Colse una fugace immagine di Pia e dei due ragazzi. Si accorse che avevano smesso di parlare, ma nessuno si girò per vedere perché stesse gridando. Il volto di uno di loro era schiacciato contro il finestrino. Siri non ebbe il tempo di cercare di darsi una spiegazione, perché l’uomo la stava spingendo più avanti lungo il corridoio, con una forza impressionante.
Cadde all’indietro, rovinando sul pavimento dell’autobus al rallentatore e senza avvertire alcun impatto, come se a contrastare la sua caduta ci fosse una forza contraria, come se fosse in corso una breve sospensione della gravità. Poi l’uomo le crollò addosso, e lei vide che le stava parlando, con un’espressione insieme disperata e spaventosa, ma non riuscì a sentire cosa diceva, sentiva solo la musica.
Sentì uno scossone e all’improvviso lui le si strinse contro con tutto il corpo, vide che cercava di aggrapparsi con le mani sotto il sedile, e si stringeva ancora più forte contro di lei, e con il suo peso la schiacciava, la soffocava.
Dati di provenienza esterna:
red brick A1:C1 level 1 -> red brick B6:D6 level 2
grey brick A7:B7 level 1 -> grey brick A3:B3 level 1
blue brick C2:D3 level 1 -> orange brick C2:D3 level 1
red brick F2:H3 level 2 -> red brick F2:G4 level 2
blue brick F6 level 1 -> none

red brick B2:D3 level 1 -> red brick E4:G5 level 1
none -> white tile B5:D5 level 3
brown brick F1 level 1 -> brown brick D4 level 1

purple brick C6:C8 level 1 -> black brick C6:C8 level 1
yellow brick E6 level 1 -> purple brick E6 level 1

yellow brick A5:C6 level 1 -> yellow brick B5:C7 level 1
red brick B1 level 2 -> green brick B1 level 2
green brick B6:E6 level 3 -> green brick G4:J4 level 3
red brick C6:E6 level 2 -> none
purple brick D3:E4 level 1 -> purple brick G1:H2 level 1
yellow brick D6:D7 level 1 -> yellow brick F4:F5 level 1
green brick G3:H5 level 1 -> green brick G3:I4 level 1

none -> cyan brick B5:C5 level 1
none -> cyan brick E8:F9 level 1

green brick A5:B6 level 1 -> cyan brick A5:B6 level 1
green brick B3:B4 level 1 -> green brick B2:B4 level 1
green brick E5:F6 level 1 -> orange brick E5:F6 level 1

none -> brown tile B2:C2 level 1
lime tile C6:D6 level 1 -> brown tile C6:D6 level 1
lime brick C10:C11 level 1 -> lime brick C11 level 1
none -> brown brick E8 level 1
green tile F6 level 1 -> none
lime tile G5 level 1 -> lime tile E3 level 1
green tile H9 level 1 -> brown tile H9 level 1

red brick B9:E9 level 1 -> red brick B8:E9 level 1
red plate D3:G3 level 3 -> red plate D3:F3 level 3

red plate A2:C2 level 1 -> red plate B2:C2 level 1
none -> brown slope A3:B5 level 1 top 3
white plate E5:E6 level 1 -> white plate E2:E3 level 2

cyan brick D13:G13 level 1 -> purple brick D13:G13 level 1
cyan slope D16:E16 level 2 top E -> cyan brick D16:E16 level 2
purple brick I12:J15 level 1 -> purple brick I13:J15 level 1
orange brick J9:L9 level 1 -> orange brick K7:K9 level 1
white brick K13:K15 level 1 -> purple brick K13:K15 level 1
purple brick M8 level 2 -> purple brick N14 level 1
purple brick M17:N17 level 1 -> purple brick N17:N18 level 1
Gridò di nuovo, gli rivolse uno sguardo implorante, ma gli occhi dell’uomo erano rivolti altrove, persi nell’enorme sforzo di tenerla giù.
Un altro scossone, che la percorse come un brivido, ed ecco che l’uomo era scomparso, il suo peso si era sollevato in maniera tanto brusca che per un istante anche lei ebbe l’impressione di volare, benché in realtà fosse ancora nella posizione in cui lui l’aveva gettata. Sentì dell’aria fredda, e voltandosi vide che la porta di emergenza sul retro si era aperta, e senza pensarci scattò su, prima sulle ginocchia, poi in piedi, e balzò fuori in strada: aveva già corso forse per una decina di passi, quando si rese conto di essere riuscita a uscire dall’autobus e rovinò a terra.
Uno degli auricolari le scivolò dall’orecchio, e udendo il mondo – il disperato stridio dei freni di un veicolo lungo la strada, il lamento lacerante di un clacson – si sfilò anche l’altro e si girò a guardare alle sue spalle. Solo in quel momento capì cos’era appena successo, ma le parve quasi impossibile credere che potesse essere accaduto davvero.
Era seduta in mezzo alla strada, di fronte a ciò che restava dell’autobus su cui viaggiava e del tir di legname con cui si era scontrato. C’erano tronchi sparsi in mezzo all’asfalto, e i due mezzi erano talmente devastati che era difficile capire dove cominciava l’uno e finiva l’altro.
Udì qualcuno correre nella sua direzione, l’autista del veicolo che aveva sentito inchiodare. Si fermò, si inginocchiò e le mise una mano sulla spalla. Lei non si girò a guardarlo, ma con la coda dell’occhio vide che portava una camicia a scacchi e abiti da lavoro.
«Santo cielo! Stai bene?»
La sua voce era piena di incredulità e terrore. Siri annuì.
«Ci sono altre persone.»
Lui aveva tirato fuori il cellulare e lo teneva all’orecchio, ma le disse: «Non credo. Resta qui».
Si alzò in piedi e si avvicinò al groviglio di rottami con aria titubante, parlando al telefono: Siri non riusciva a sentire cosa diceva, ma probabilmente stava parlando con la polizia. E non fu la vista delle lamiere straziate e contorte a convincerla che l’uomo aveva ragione, ma la terribile calma assoluta della scena. Nessun altro poteva essere sopravvissuto a quell’incidente.
Nemmeno lei sarebbe dovuta sopravvivere, e si sentì stranamente stordita quando si rese conto di essere incolume, di essere seduta in mezzo alla strada, viva, e che un uomo che aveva visto tutti i giorni, ma con cui non aveva mai scambiato una sola parola, le aveva senza dubbio salvato la vita.